Stored data entries:
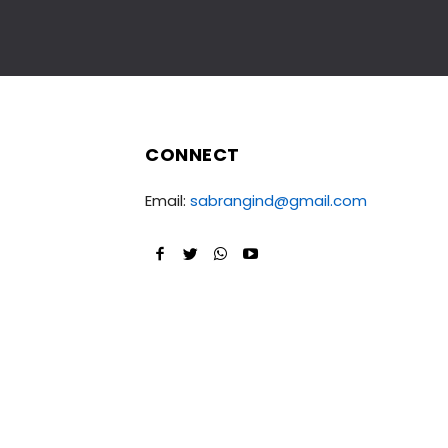
CONNECT
Email:
sabrangind@gmail.com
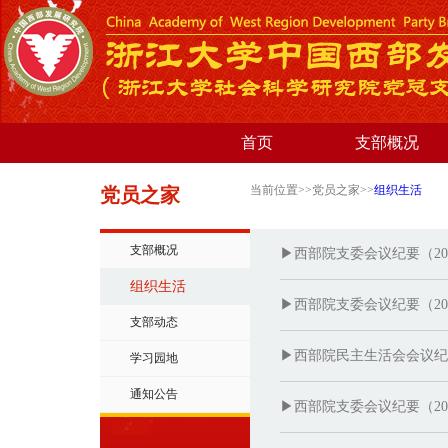
首页
支部概况
当前位置>>党员之家>>
组织生活
党员之家
支部概况
▶西部院支委会议纪要（2015
组织生活
▶西部院支委会议纪要（2015
支部动态
▶西部院民主生活会会议纪
学习园地
通知公告
▶西部院支委会议纪要（2015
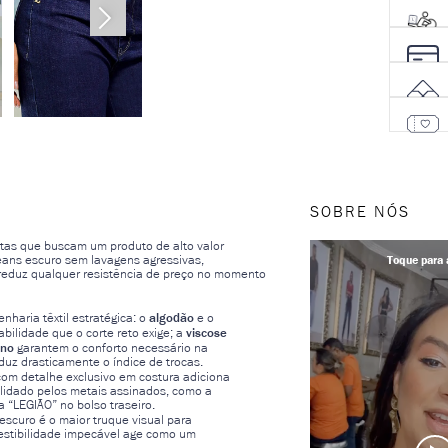
SOBRE NÓS
stas que buscam um produto de alto valor
jeans escuro sem lavagens agressivas,
e reduz qualquer resistência de preço no momento
algodão
haria têxtil estratégica: o
e o
viscose
bilidade que o corte reto exige; a
ano
garantem o conforto necessário na
eduz drasticamente o índice de trocas.
om detalhe exclusivo em costura adiciona
solidado pelos metais assinados, como a
a “LEGIÃO” no bolso traseiro.
escuro é o maior truque visual para
 vestibilidade impecável age como um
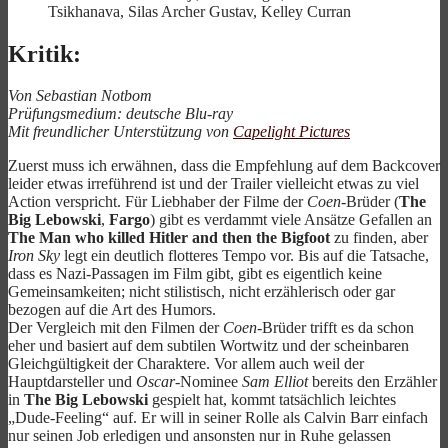
Tsikhanava, Silas Archer Gustav, Kelley Curran
Kritik:
Von Sebastian Notbom
Prüfungsmedium: deutsche Blu-ray
Mit freundlicher Unterstützung von
Capelight Pictures
Zuerst muss ich erwähnen, dass die Empfehlung auf dem Backcover
leider etwas irreführend ist und der Trailer vielleicht etwas zu viel
Action verspricht. Für Liebhaber der Filme der
Coen
-Brüder (
The
Big Lebowski
,
Fargo
) gibt es verdammt viele Ansätze Gefallen an
The Man who killed Hitler and then the Bigfoot
zu finden, aber
Iron Sky
legt ein deutlich flotteres Tempo vor. Bis auf die Tatsache,
dass es Nazi-Passagen im Film gibt, gibt es eigentlich keine
Gemeinsamkeiten; nicht stilistisch, nicht erzählerisch oder gar
bezogen auf die Art des Humors.
Der Vergleich mit den Filmen der
Coen
-Brüder trifft es da schon
eher und basiert auf dem subtilen Wortwitz und der scheinbaren
Gleichgültigkeit der Charaktere. Vor allem auch weil der
Hauptdarsteller und
Oscar
-Nominee
Sam Elliot
bereits den Erzähler
in
The Big Lebowski
gespielt hat, kommt tatsächlich leichtes
„Dude-Feeling“ auf. Er will in seiner Rolle als Calvin Barr einfach
nur seinen Job erledigen und ansonsten nur in Ruhe gelassen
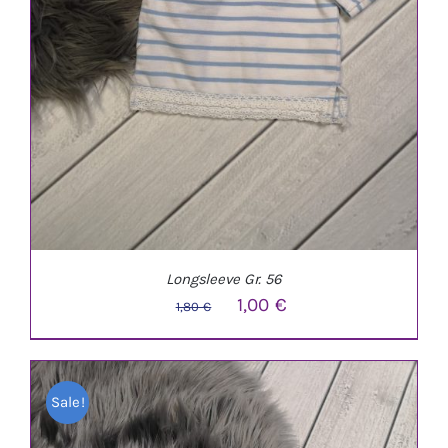
Longsleeve Gr. 56
Ursprünglicher
Aktueller
1,00
€
1,80
€
Preis
Preis
war:
ist:
Sale!
1,80 €
1,00 €.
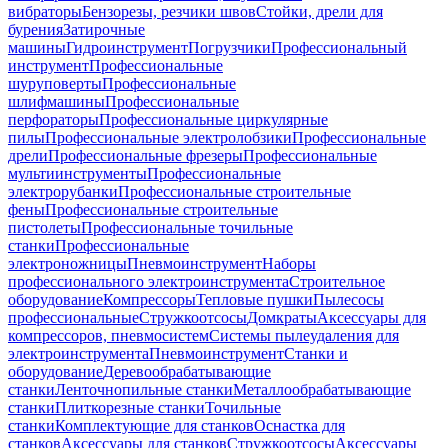
вибраторы
Бензорезы, резчики швов
Стойки, дрели для
бурения
Затирочные
машины
Гидроинструмент
Погрузчики
Профессиональный
инструмент
Профессиональные
шуруповерты
Профессиональные
шлифмашины
Профессиональные
перфораторы
Профессиональные циркулярные
пилы
Профессиональные электролобзики
Профессиональные
дрели
Профессиональные фрезеры
Профессиональные
мультиинструменты
Профессиональные
электрорубанки
Профессиональные строительные
фены
Профессиональные строительные
пистолеты
Профессиональные точильные
станки
Профессиональные
электроножницы
Пневмоинструмент
Наборы
профессионального электроинструмента
Строительное
оборудование
Компрессоры
Тепловые пушки
Пылесосы
профессиональные
Стружкоотсосы
Домкраты
Аксессуары для
компрессоров, пневмосистем
Системы пылеудаления для
электроинструмента
Пневмоинструмент
Станки и
оборудование
Деревообрабатывающие
станки
Ленточнопильные станки
Металлообрабатывающие
станки
Плиткорезные станки
Точильные
станки
Комплектующие для станков
Оснастка для
станков
Аксессуары для станков
Стружкоотсосы
Аксессуары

### PROBLEM DETAILS
Take the entries above and set them down exactly, minus the pictures.

### ANSWER SECTION
CONNECT
Email:
sabrangind@gmail.com
首页
支部概况
当前位置>>党员之家>>
组织生活
党员之家
支部概况
▶西部院支委会议纪要（2015
组织生活
▶西部院支委会议纪要（2015
支部动态
▶西部院民主生活会会议纪
学习园地
通知公告
▶西部院支委会议纪要（2015
SOBRE NÓS
stas que buscam um produto de alto valor
jeans escuro sem lavagens agressivas,
e reduz qualquer resistência de preço no momento
algodão
haria têxtil estratégica: o
e o
viscose
bilidade que o corte reto exige; a
ano
garantem o conforto necessário na
eduz drasticamente o índice de trocas.
om detalhe exclusivo em costura adiciona
solidado pelos metais assinados, como a
a “LEGIÃO” no bolso traseiro.
escuro é o maior truque visual para
 vestibilidade impecável age como um
Tsikhanava, Silas Archer Gustav, Kelley Curran
Kritik:
Von Sebastian Notbom
Prüfungsmedium: deutsche Blu-ray
Mit freundlicher Unterstützung von
Capelight Pictures
Zuerst muss ich erwähnen, dass die Empfehlung auf dem Backcover
leider etwas irreführend ist und der Trailer vielleicht etwas zu viel
Action verspricht. Für Liebhaber der Filme der
Coen
-Brüder (
The
Big Lebowski
,
Fargo
) gibt es verdammt viele Ansätze Gefallen an
The Man who killed Hitler and then the Bigfoot
zu finden, aber
Iron Sky
legt ein deutlich flotteres Tempo vor. Bis auf die Tatsache,
dass es Nazi-Passagen im Film gibt, gibt es eigentlich keine
Gemeinsamkeiten; nicht stilistisch, nicht erzählerisch oder gar
bezogen auf die Art des Humors.
Der Vergleich mit den Filmen der
Coen
-Brüder trifft es da schon
eher und basiert auf dem subtilen Wortwitz und der scheinbaren
Gleichgültigkeit der Charaktere. Vor allem auch weil der
Hauptdarsteller und
Oscar
-Nominee
Sam Elliot
bereits den Erzähler
in
The Big Lebowski
gespielt hat, kommt tatsächlich leichtes
„Dude-Feeling“ auf. Er will in seiner Rolle als Calvin Barr einfach
nur seinen Job erledigen und ansonsten nur in Ruhe gelassen
Longsleeve Gr. 56
Ursprünglicher
Aktueller
1,00
€
1,80
€
Preis
Preis
war:
ist:
Sale!
1,80 €
1,00 €.
вибраторы
Бензорезы, резчики швов
Стойки, дрели для
бурения
Затирочные
машины
Гидроинструмент
Погрузчики
Профессиональный
инструмент
Профессиональные
шуруповерты
Профессиональные
шлифмашины
Профессиональные
перфораторы
Профессиональные циркулярные
пилы
Профессиональные электролобзики
Профессиональные
дрели
Профессиональные фрезеры
Профессиональные
мультиинструменты
Профессиональные
электрорубанки
Профессиональные строительные
фены
Профессиональные строительные
пистолеты
Профессиональные точильные
станки
Профессиональные
электроножницы
Пневмоинструмент
Наборы
профессионального электроинструмента
Строительное
оборудование
Компрессоры
Тепловые пушки
Пылесосы
профессиональные
Стружкоотсосы
Домкраты
Аксессуары для
компрессоров, пневмосистем
Системы пылеудаления для
электроинструмента
Пневмоинструмент
Станки и
оборудование
Деревообрабатывающие
станки
Ленточнопильные станки
Металлообрабатывающие
станки
Плиткорезные станки
Точильные
станки
Комплектующие для станков
Оснастка для
станков
Аксессуары для станков
Стружкоотсосы
Аксессуары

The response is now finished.